Benchmarking and Statistics

I recently posted an excerpt from a Ruby book I'm working on (it's a sidebar from a section on the Benchmark library), but I'm not sure if it's solid enough for publication (my math background isn't up to snuff). I'd love to see/hear what LtUers think about it.

Generally the idea is that benchmarking as currently provided by the library is insufficient -- doing one comparison run between options (even a large run) doesn't indicate anything about the statistical significance of the variation between run times of the two (or more) options. So I present a somewhat naive statistical model for doing those comparisons (and in the blog post encourage someone with better Ruby and Math chops to librarify the idea).

You can read the post at: Benchmarking, Lies, and Statistics.

Comment viewing options

Select your preferred way to display the comments and click "Save settings" to activate your changes.

bench.erl

I occasionally use something like this in Erlang: bench.erl. This prints the same simple statistics as the unix ping program, and it can also generate a simple graph with gnuplot.
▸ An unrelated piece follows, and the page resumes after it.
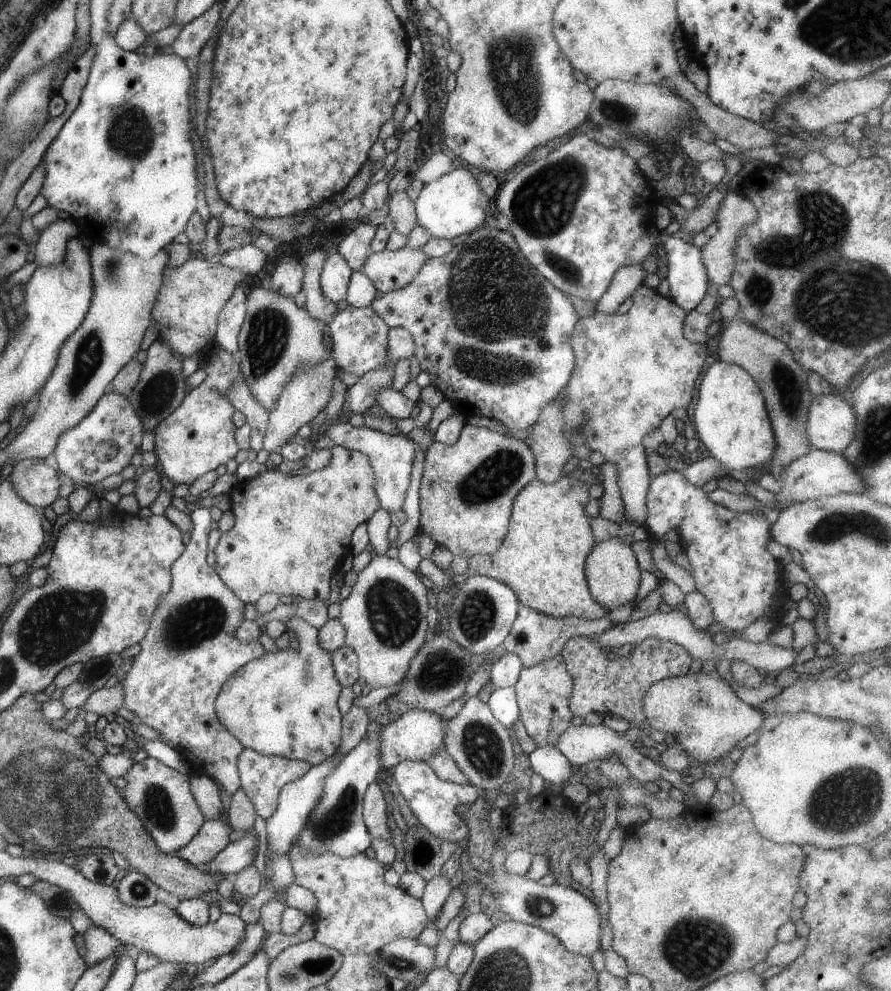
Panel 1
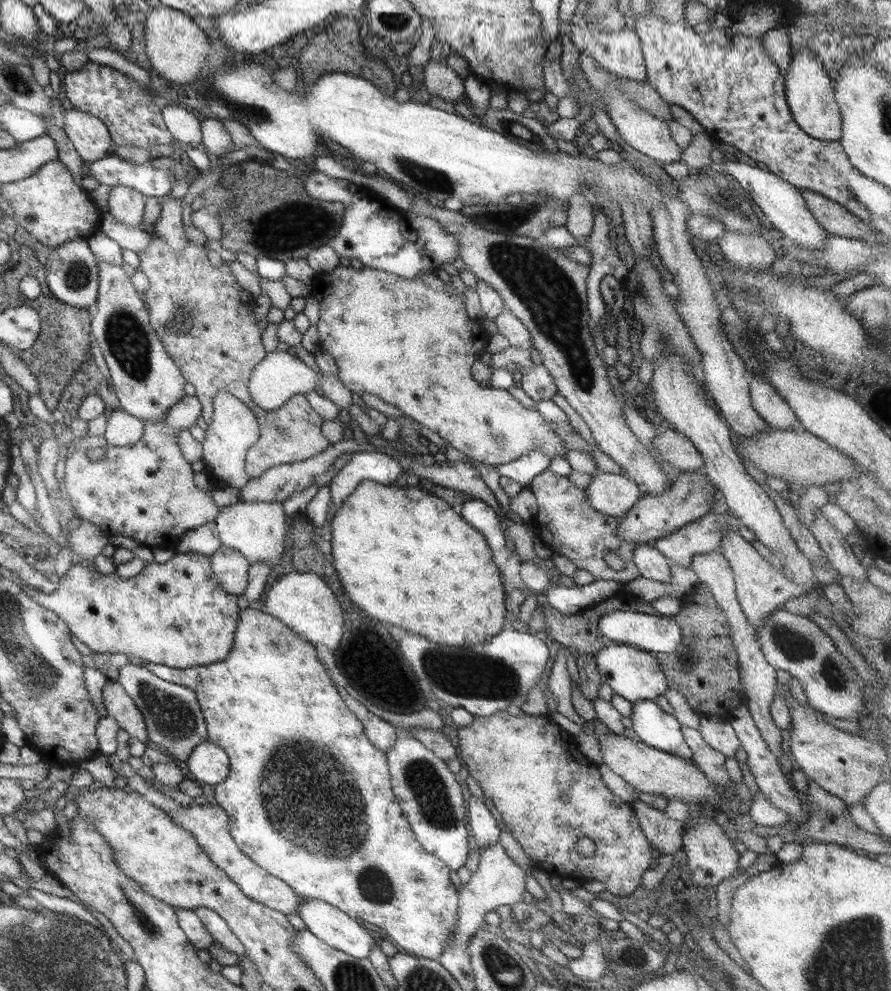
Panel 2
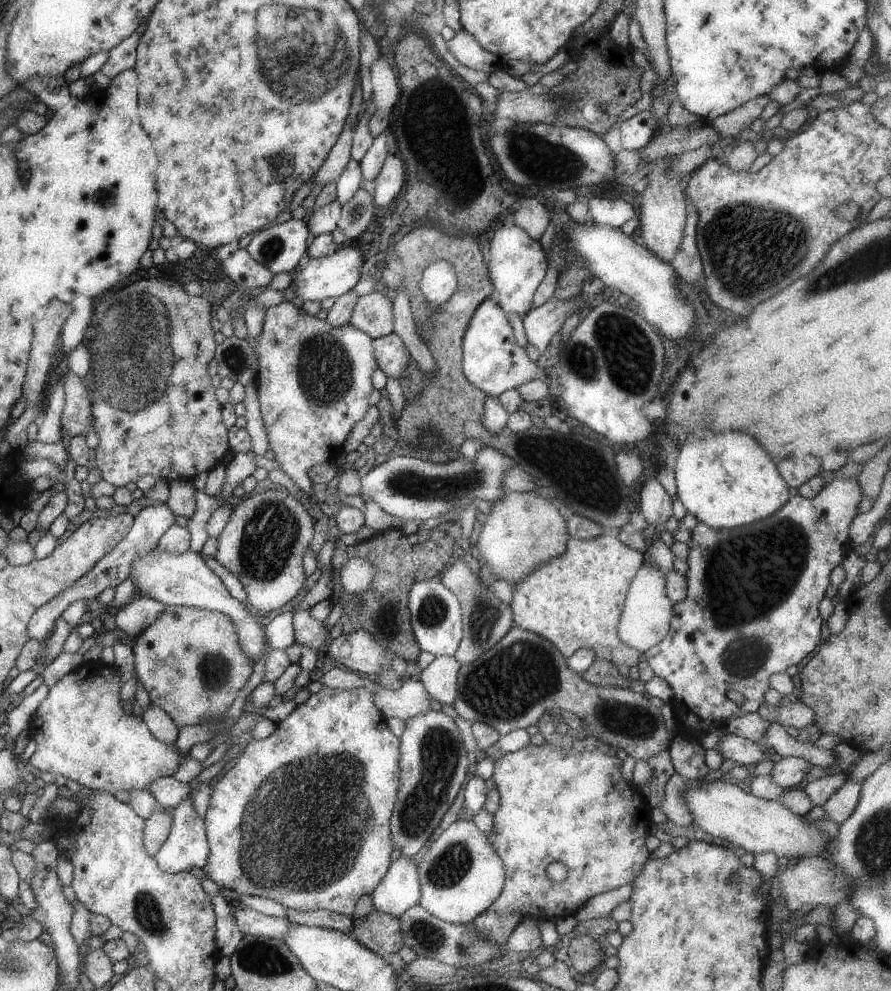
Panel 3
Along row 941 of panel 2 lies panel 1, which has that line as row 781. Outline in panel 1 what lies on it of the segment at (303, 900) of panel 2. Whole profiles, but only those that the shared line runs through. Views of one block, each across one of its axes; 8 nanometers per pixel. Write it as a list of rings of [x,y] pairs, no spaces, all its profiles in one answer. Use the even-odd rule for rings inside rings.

Example:

11> F = fun() -> lists:sort(lists:seq(1, 100000)) end.
#Fun<erl_eval.20.54682479>
12> bench:dotimes(100, F).
total = 3336.292 ms, min/avg/max/mdev = 24.344/33.363/47.183/4.614 ms
ok

A glimpse in the CVS tree at work shows that colleagues have extended the hell out of this but I haven't time right now to see in what way.

BTW, finding bench.erl is the first time I've tried Google Codesearch before my own harddisk to find a program that I wrote. But it didn't find it, despite living on Sourceforge!